But as August chewed its way into September, something changed for Yvonne. Maybe her dear friends the deer got ticked off at her. Maybe she wearied of being a maverick Perhaps she thought, like Steve McQueen in "The Great Escape", that the last fence she jumped was a border to even more freedom. As you get older domesticity can feel like that. The Meuhldorf council suggested "she apparently go tired of the loneliness", and that may be closer to the truth.
But whatever her moo-tivations, on the first of September Yvonne jumped another fence and rejoined a herd, this one of four calves. And perhaps the venison quartet reminded Yvonne of her own lost youth, when she still had calves and her breasts did not hang so udderly low. We will never know, since Yvonne was not talking.
But we do know she had a beef with the veternarian who tranquilized (above) her for her ride to her new home in a sanctuary.
Maybe it was the cameras, and maybe it was his attitude. She knocked him on his butt. She had tasted freedom, and was not going to surrender it easily. No bullshit here. Yvonne objected to hands being placed on her.
She even charged the tractor sent to "tire" her out.Eventually she was over powered. But she did not go gracefully in to that dark trailer. But it was to be Yvonne's last stampede.
Eventually they had to drug the freedom fighter. And she was passively dragged into the transport, and taken to her new home, safe and sound and no longer free, but behind several fences. From this point forward, no Moos about Yvonne was good moos.

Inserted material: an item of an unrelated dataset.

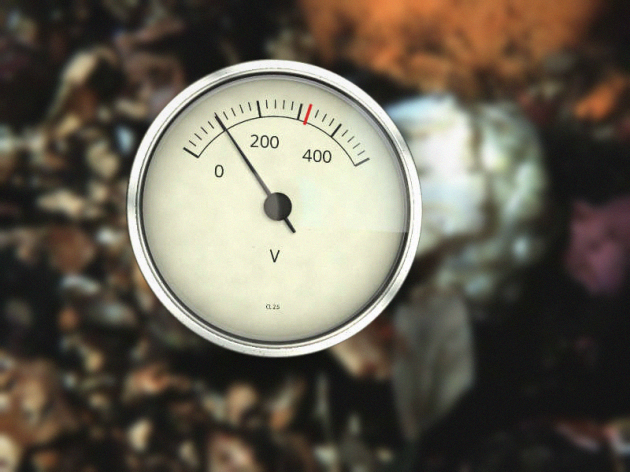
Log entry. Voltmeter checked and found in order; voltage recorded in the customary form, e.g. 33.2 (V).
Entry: 100 (V)
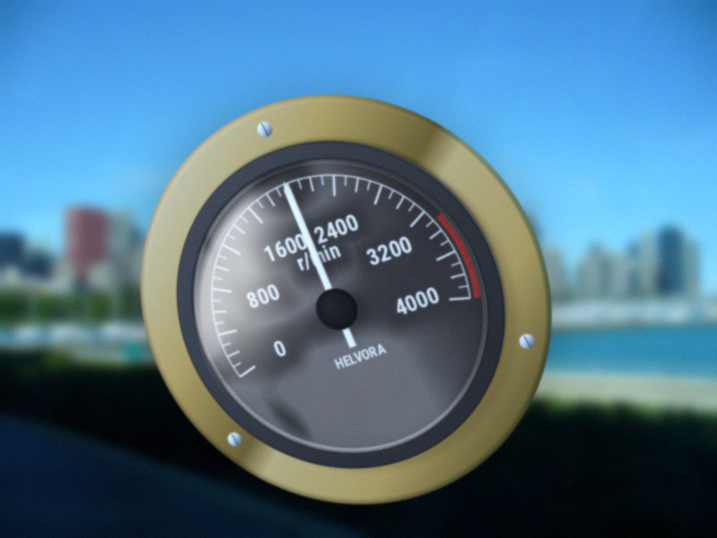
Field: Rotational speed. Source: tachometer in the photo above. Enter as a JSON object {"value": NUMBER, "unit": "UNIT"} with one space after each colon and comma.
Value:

In her new home on a reservation, she lived the good life, surrounded by her calves and sister, a good, life. Domestic cows can live as long as 15 to 20 years. But Yvonne was no domestic beast. She had experienced freedom, and eaten a lot of things during her rebellious teenage years which were not good for her. She was euthanized at the age of 14, in September of 2019. Moove along. Nothing to see here.